EXTRAIT À LIRE:
Énergies renouvelables : penser au nombre de zéros
L’énergie n’est qu’une utilité. Elle ne devrait entraîner ni sentiment, ni rêve ; il s’agit seulement de choisir les moyens les plus efficaces pour se chauffer, cuisiner, se déplacer, « usiner » etc. tout en préservant un environnement agréable. Que ce soit par une voie ou par une autre, cela n’a pas d’importance en soi pour le citoyen.
Pourtant, si l’on regarde les déclarations et prises de position, cette rationalité est souvent absente ; les ordres de grandeur et les disponibilités dans l’espace et dans le temps sont souvent oubliés. On passe de l’expérience pilote au bouleversement de la société en oubliant les étapes qui peuvent être des impasses. On confond objectifs et moyens en s’enthousiasmant sur des idées séduisantes mais irréalistes.
Actuellement, la grande cause est le changement climatique. La sécurité d’approvisionnement n’est plus le souci principal car, avec le pétrole et le gaz de schistes (sans parler des réserves de charbon), les disponibilités pour les énergies actuelles sont suffisantes à vue humaine.
Mais ces énergies doivent justement disparaître car elles sont sources d’émissions de CO2 et, pour les éventuelles énergies remplaçantes, la disponibilité sera bien le souci premier. Pour chacune d’entre elles, il faut se poser la question de leur potentiel pour savoir si elles sont à la hauteur des besoins, donc mesurer l’effort qu’elles méritent.
La consommation d’énergie est appelée à croître : sans doute pas dans les pays développés qui n’ont que des problèmes de composition de leur mélange énergétique. Mais les pays en développement doivent suivre la demande croissante d’une population elle-même croissante. Les énergies fossiles doivent être remplacées mais elles représentent 80 % de l’énergie mondiale, c’est-à-dire qu’il faut trouver des sources dont l’ordre de grandeur se chiffre en milliards de tonnes d'équivalent pétrole/an.
Nous ne développerons pas le problème de l’énergie nucléaire qui serait quantitativement en mesure de fournir l’énergie nécessaire (surtout avec les réacteurs de la prochaine génération) mais leur avenir dépend de positions politiques qui ne découlent pas forcément d’une même logique.

INFORMATIONS PRÉSENTÉES:
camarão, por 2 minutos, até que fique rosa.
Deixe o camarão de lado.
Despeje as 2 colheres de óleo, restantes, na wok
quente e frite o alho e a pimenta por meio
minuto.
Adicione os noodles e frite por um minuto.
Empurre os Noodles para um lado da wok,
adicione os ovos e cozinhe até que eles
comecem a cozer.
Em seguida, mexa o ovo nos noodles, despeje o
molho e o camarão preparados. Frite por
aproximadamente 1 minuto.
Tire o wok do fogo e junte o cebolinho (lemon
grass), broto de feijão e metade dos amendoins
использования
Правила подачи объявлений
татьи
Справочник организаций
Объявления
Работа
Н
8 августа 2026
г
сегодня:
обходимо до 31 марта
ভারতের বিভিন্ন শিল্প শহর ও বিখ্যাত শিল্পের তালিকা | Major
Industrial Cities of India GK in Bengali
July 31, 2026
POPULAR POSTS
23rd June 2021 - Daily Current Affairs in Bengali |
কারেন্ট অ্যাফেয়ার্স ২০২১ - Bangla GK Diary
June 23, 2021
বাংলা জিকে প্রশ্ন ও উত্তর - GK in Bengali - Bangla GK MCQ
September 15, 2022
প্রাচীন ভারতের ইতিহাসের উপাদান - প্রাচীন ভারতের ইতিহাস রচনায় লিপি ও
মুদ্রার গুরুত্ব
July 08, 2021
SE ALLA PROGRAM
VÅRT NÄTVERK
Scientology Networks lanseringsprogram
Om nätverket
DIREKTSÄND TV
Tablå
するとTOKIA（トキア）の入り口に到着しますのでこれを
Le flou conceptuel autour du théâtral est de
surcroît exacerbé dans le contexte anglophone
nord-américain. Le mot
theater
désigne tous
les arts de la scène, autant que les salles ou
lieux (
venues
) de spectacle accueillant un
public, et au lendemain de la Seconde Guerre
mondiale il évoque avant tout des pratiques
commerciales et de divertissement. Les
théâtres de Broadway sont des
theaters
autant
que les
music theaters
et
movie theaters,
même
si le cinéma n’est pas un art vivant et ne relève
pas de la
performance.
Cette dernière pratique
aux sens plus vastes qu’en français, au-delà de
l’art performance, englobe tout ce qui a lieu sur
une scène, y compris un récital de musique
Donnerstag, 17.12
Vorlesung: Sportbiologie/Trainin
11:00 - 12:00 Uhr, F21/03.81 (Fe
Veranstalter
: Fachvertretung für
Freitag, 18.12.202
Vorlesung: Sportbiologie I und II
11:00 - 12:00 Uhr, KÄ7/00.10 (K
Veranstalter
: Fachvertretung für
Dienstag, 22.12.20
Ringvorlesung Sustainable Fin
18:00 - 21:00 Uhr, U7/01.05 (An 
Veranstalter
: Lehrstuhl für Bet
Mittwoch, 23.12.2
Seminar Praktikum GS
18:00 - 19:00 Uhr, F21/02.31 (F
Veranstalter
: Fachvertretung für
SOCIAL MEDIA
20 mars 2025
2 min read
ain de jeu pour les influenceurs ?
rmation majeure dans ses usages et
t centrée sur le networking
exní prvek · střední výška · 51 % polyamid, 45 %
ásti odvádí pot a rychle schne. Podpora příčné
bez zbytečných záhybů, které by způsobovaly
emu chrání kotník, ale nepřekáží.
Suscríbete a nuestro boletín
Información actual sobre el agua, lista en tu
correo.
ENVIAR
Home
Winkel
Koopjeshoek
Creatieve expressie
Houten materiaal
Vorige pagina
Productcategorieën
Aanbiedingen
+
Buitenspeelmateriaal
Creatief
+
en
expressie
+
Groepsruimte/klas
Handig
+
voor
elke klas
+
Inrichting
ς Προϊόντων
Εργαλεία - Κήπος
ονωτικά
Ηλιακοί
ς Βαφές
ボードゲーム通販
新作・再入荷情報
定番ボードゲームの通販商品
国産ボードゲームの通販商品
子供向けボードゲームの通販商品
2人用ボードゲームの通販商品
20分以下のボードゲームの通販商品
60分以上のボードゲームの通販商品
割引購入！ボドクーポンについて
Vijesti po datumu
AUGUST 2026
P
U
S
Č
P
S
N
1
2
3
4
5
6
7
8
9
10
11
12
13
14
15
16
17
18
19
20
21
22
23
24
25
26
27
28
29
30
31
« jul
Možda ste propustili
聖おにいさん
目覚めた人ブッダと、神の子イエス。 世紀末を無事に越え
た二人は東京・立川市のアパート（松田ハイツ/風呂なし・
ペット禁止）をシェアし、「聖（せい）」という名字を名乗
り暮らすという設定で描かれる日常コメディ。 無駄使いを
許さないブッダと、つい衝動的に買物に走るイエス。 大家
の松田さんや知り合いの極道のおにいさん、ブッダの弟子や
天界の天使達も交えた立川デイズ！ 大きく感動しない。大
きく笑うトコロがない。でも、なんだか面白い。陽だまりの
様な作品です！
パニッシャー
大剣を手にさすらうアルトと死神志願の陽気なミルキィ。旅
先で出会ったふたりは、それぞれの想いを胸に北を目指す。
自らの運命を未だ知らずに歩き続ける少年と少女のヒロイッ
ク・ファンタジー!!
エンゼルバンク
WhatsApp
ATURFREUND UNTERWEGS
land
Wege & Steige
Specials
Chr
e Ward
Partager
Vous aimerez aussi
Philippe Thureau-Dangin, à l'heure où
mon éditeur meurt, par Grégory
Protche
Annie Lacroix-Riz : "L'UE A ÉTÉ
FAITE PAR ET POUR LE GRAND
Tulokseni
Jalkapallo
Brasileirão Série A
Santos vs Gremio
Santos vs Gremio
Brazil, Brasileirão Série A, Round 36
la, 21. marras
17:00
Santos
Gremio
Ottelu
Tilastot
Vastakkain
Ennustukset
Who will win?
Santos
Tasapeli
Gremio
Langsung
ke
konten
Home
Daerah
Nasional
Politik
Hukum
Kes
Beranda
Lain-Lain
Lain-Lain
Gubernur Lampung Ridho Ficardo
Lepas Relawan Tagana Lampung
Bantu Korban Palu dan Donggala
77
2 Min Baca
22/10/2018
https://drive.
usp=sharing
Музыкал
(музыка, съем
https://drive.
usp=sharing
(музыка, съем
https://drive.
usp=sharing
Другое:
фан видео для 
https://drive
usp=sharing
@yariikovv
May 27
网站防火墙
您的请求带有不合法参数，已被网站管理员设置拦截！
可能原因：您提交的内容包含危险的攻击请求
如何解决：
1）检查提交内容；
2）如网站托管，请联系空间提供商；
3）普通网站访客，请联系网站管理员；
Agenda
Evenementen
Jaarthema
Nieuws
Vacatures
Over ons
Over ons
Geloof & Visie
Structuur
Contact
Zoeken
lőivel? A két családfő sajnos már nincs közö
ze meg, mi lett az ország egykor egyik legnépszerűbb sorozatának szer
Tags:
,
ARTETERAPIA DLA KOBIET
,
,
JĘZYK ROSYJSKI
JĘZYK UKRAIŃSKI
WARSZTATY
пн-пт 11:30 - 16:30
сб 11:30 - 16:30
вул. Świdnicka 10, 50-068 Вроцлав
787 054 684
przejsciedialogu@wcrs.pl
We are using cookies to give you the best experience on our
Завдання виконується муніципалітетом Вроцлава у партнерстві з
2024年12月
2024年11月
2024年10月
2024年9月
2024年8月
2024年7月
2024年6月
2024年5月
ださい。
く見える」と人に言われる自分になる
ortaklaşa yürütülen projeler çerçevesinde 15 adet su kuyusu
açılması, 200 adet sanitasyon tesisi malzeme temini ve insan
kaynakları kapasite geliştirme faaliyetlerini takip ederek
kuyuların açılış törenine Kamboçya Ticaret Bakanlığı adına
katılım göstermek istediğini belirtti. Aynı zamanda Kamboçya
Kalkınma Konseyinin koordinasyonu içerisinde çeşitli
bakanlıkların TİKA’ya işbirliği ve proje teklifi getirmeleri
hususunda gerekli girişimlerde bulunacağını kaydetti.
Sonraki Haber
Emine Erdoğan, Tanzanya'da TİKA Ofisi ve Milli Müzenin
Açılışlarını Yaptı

CONSIGNE: D'après le texte sur les énergies renouvelables, quelle part de l'énergie mondiale les énergies fossiles représentent-elles ?

RÉSULTAT DE L'EXERCICE: Elles représentent 80 % de l'énergie mondiale.